Struggles to produce and deliver batteries reportedly triggered the cancellation of the BMW order. Northvolt was allegedly two years behind on the batteries for that deal, meaning they would be obsolete by the time they would be delivered, an industry source told Reuters.
Volkswagen’s Swedish truckmaking unit Scania in May 2024 told Swedish Svenska Dagbladet that Northvolt’s delivery problems had prevented it from shipping thousands of electric trucks in 2023, underscoring a widespread issue.
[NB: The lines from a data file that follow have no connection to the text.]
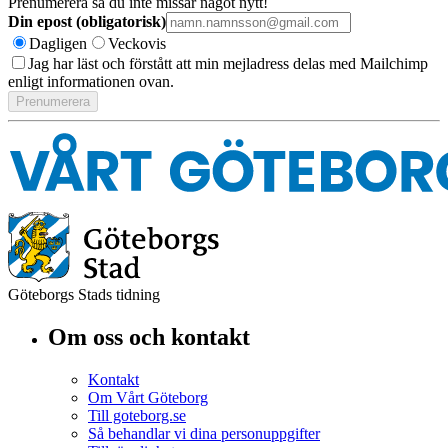
Prenumerera så du inte missar något nytt!
Din epost (obligatorisk)
Dagligen
Veckovis
Jag har läst och förstått att min mejladress delas med Mailchimp
enligt informationen ovan.
Göteborgs Stads tidning
Om oss och kontakt
Kontakt
Om Vårt Göteborg
Till goteborg.se
Så behandlar vi dina personuppgifter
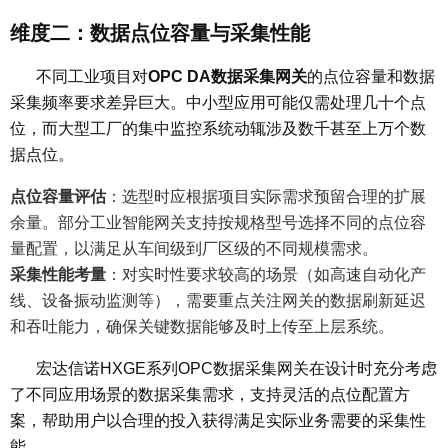
维度二：数据点位容量与采集性能
不同工业项目对
OPC DA数据采集网关
的点位容量和数据
采集频率要求差异巨大。中小型应用可能仅需处理几十个点
位，而大型工厂的集中监控系统动辄涉及数千甚至上万个数
据点位。
点位容量评估
：选
型时应根据项目实际需求预留合理的扩展
余量。部分工业智能网关支持按规格型号选择不同的点位容
量配置，以满足从车间级到厂区级的不同规模需求。
采集性能考量
：
对实时性要求较高的场景（如高速自动化产
线、设备振动监测等），需要重点关注网关的数据刷新延迟
和吞吐能力，确保关键数据能够及时上传至上层系统。
宏达信诺HXGE系列OPC数据采集网关在设计时充分考虑
了不同应用场景的数据采集需求，支持灵活的点位配置方
案，帮助用户以合理的投入获得满足实际业务需要的采集性
能。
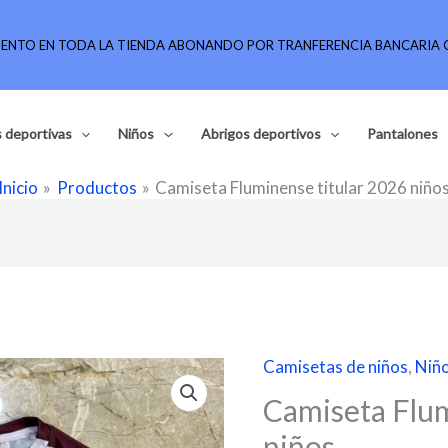
UENTO EN TODA LA TIENDA ABONANDO POR TRANFERENCIA BANCARIA O
 deportivas
Niños
Abrigos deportivos
Pantalones
Inicio
Productos
Camiseta Fluminense titular 2026 niño
El
Camisetas de niños
,
Niñ
Camiseta
precio
Fluminense
Camiseta Flum
origina
titular
niños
Contacted by Reuters, Scania declined to comment on its order situation.
Northvolt’s flagship factory in Sweden is far from reaching full capacity. The venture is aiming to reach an initial production of 16 gigawatts per hour (GWh) per year by 2026, a three-year delay from the original target, according to the reports. That further raises questions on when the plant may be able to run at its full capacity of 60 GWh per year, enough to produce batteries for one million cars annually.
And it puts in doubt the future of three gigafactories planned in Germany, Canada, and the Swedish city of Gothenburg, industry analysts said. Add the potential lithium refinery project in Portugal to the list too.
Despite its struggles, Northvolt is still far ahead of such rivals as Norway’s Morrow and Freyr, and Stellantis and Mercedes’ joint venture Automotive Cells Company (ACC). However, customers have been nervous about the whole situation and rightly so.